Saved data entries
= Beginning of Section =

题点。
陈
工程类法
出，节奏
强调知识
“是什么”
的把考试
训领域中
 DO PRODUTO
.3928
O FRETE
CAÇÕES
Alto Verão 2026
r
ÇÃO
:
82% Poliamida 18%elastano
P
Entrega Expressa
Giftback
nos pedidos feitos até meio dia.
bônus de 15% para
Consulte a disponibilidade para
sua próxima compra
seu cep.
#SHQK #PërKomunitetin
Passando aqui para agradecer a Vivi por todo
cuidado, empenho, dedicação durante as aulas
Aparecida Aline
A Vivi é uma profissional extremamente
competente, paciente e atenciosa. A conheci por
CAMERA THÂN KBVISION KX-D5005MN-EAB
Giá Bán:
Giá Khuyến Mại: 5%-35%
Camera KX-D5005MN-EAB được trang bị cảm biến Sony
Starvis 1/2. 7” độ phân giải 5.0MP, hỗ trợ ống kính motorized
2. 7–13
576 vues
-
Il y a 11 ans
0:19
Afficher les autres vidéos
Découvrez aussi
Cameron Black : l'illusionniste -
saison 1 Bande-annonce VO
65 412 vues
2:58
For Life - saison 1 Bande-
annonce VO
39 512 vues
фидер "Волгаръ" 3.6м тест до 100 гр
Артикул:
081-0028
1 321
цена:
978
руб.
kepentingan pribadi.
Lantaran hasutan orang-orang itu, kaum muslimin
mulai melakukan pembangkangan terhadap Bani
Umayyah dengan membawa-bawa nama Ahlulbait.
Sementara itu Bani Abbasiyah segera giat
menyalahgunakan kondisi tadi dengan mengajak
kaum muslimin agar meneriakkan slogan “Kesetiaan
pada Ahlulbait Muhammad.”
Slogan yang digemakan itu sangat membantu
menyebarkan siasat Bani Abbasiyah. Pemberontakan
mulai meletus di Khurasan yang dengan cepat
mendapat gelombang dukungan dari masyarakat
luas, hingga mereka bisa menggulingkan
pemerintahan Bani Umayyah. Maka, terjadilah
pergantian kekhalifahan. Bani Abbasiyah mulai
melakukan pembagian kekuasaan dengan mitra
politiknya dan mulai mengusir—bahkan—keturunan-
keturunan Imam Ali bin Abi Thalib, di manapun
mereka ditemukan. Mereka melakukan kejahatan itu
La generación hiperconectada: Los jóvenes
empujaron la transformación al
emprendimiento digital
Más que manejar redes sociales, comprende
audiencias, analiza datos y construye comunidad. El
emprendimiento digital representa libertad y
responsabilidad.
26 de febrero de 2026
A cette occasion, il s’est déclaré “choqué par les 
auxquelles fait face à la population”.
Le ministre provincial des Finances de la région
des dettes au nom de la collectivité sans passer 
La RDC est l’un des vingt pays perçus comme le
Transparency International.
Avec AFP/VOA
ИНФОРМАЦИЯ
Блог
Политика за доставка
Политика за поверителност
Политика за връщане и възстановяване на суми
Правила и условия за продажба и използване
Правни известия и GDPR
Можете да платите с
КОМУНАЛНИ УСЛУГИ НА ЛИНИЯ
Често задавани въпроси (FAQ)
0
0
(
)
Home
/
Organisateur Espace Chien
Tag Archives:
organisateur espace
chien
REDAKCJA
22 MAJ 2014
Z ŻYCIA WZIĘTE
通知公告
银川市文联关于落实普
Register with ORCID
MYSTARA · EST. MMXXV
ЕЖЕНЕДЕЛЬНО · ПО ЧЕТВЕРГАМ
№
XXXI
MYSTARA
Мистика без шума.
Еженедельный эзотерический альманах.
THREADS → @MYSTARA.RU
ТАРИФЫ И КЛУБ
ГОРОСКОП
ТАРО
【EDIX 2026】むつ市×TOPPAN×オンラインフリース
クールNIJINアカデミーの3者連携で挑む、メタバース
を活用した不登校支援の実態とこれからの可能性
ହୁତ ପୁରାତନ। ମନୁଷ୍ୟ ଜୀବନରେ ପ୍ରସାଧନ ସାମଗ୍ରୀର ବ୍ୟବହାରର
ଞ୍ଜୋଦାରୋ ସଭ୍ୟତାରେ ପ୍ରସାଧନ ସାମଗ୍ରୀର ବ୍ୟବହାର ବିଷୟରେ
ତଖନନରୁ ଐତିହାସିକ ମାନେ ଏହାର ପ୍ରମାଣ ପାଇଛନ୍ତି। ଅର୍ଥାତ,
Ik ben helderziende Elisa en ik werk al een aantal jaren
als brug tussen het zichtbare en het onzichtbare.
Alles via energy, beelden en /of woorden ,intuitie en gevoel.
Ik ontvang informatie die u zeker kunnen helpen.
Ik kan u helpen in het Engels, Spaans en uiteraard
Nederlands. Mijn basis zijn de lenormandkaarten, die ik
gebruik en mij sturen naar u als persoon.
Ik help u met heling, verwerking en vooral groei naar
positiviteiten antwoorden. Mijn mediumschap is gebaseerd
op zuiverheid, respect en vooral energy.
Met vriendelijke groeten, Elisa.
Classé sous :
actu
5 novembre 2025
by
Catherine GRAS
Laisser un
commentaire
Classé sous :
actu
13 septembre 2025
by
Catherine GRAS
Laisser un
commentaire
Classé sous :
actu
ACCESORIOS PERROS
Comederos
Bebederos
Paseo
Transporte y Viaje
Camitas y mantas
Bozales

= End of Section =

• [The task]:
Beginning with the first line of the entries, repeat each line exactly until you have reproduced the one containing "#SHQK #PërKomunitetin", and add nothing further.

• [Exercise answer]:
题点。
陈
工程类法
出，节奏
强调知识
“是什么”
的把考试
训领域中
 DO PRODUTO
.3928
O FRETE
CAÇÕES
Alto Verão 2026
r
ÇÃO
:
82% Poliamida 18%elastano
P
Entrega Expressa
Giftback
nos pedidos feitos até meio dia.
bônus de 15% para
Consulte a disponibilidade para
sua próxima compra
seu cep.
#SHQK #PërKomunitetin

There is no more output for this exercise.